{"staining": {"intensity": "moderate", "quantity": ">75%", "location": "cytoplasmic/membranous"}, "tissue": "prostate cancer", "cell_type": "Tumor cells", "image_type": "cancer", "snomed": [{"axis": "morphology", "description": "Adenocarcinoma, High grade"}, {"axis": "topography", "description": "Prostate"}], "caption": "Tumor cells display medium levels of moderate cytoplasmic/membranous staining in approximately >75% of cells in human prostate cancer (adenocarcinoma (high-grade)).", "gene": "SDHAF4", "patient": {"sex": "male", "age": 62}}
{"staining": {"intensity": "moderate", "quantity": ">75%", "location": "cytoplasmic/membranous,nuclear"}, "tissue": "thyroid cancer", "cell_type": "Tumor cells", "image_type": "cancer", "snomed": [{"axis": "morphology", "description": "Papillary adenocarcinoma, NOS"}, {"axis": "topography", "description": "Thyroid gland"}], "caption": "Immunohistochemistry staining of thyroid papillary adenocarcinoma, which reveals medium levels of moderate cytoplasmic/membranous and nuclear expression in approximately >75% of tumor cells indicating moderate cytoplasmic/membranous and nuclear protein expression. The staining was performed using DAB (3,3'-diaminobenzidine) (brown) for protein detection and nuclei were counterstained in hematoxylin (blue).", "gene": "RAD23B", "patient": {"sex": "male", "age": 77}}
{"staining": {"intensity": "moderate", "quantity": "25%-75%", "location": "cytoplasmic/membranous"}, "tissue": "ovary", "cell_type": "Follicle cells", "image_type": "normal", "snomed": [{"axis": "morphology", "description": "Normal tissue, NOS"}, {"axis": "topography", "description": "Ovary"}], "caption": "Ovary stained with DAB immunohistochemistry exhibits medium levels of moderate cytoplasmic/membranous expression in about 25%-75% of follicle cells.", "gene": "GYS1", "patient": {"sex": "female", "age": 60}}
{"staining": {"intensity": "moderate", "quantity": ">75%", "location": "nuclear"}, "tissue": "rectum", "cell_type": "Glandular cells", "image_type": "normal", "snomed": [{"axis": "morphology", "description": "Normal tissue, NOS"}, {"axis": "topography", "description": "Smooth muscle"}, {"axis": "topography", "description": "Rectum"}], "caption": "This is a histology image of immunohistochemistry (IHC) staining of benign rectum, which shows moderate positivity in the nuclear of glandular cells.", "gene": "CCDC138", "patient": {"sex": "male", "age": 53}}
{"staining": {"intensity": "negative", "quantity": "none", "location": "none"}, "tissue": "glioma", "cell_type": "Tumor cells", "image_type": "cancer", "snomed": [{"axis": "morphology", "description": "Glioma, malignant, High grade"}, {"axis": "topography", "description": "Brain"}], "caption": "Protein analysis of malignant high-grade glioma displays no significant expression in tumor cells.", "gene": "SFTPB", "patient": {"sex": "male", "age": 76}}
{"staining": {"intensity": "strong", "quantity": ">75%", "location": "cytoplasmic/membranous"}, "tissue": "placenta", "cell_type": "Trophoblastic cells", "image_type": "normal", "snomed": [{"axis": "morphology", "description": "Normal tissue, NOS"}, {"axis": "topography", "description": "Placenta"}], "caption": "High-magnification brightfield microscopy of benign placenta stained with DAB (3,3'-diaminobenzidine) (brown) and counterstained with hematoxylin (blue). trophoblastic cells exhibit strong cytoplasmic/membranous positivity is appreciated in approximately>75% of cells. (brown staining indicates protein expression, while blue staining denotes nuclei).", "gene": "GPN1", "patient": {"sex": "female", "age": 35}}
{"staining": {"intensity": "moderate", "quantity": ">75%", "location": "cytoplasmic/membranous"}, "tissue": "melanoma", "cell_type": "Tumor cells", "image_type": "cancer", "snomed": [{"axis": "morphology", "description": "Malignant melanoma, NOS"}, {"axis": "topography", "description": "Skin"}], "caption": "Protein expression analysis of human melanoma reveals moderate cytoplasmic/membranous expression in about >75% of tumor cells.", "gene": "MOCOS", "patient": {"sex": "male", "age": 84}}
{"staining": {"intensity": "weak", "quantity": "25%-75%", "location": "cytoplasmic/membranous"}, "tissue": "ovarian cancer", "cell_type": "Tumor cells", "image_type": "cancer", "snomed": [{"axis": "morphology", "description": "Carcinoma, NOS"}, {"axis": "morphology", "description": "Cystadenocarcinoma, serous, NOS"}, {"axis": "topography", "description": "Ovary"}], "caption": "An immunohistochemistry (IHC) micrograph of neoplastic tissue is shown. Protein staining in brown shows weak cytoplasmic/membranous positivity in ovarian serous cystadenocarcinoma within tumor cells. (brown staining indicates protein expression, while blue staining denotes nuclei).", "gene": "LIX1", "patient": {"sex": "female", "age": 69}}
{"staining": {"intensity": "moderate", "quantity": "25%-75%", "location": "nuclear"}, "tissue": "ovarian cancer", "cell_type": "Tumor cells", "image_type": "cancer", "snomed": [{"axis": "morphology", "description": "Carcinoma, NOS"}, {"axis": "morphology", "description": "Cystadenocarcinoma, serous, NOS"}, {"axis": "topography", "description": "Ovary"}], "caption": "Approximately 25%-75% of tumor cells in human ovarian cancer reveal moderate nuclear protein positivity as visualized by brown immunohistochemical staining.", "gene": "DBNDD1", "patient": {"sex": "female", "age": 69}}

========================================================================

**Try it**
Would you state how many lines in the listing above contain the word "grade"? Reply with the number and no other words.

**Solution**
2